Genetics, Vol. 170, 569-580, June 2005, Copyright © 2005
doi:10.1534/genetics.104.040295
Sensitivity to Phosphonoacetic Acid
A New Phenotype to Probe DNA Polymerase 
in Saccharomyces cerevisiae
Lei Li1, Kelly M. Murphy1, Uliana Kanevets and Linda J. Reha-Krantz2
Department of Biological Sciences, University of Alberta, Edmonton, Alberta T6G 2E9, Canada
2 Corresponding author: Department of Biological Sciences, CW405 BioSciences Bldg., University of Alberta, Edmonton, AB T6G 2E9, Canada.

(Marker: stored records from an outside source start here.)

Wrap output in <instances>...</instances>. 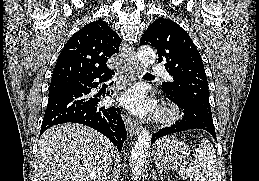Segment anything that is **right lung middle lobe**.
Returning <instances> with one entry per match:
<instances>
[{
	"label": "right lung middle lobe",
	"instance_id": "right-lung-middle-lobe-1",
	"mask_svg": "<svg viewBox=\"0 0 259 181\" xmlns=\"http://www.w3.org/2000/svg\"><path fill=\"white\" fill-rule=\"evenodd\" d=\"M60 85H50L49 94L58 89Z\"/></svg>",
	"mask_w": 259,
	"mask_h": 181
}]
</instances>
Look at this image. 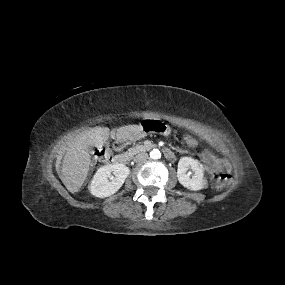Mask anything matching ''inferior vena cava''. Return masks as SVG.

E-mail: linda.reha-krantz{at}ualberta.ca
A mutant allele (pol3-L612M) of the DNA polymerase gene in Saccharomyces cerevisiae that confers sensitivity to the antiviral drug phosphonoacetic acid (PAA) was constructed. We report that PAA-sensitivity tagging DNA polymerases is a useful method for selectively and reversibly inhibiting one type of DNA polymerase. Our initial studies reveal that replication by the L612M-DNA pol requires Rad27 flap endonuclease activity since the pol3-L612M strain is not viable in the absence of RAD27 function. The L612M-DNA pol also strongly depends on mismatch repair (MMR). Reduced viability is observed in the absence of any of the core MMR proteins—Msh2, Mlh1, or Pms1—and severe sensitivity to PAA is observed in the absence of the core proteins Msh6 or Exo1, but not Msh3. We propose that pol3-L612M cells need the Rad27 flap endonuclease and MMR complexes composed of Msh2/Msh6, Mlh1/Pms1, and Exo1 for correct processing of Okazaki fragments.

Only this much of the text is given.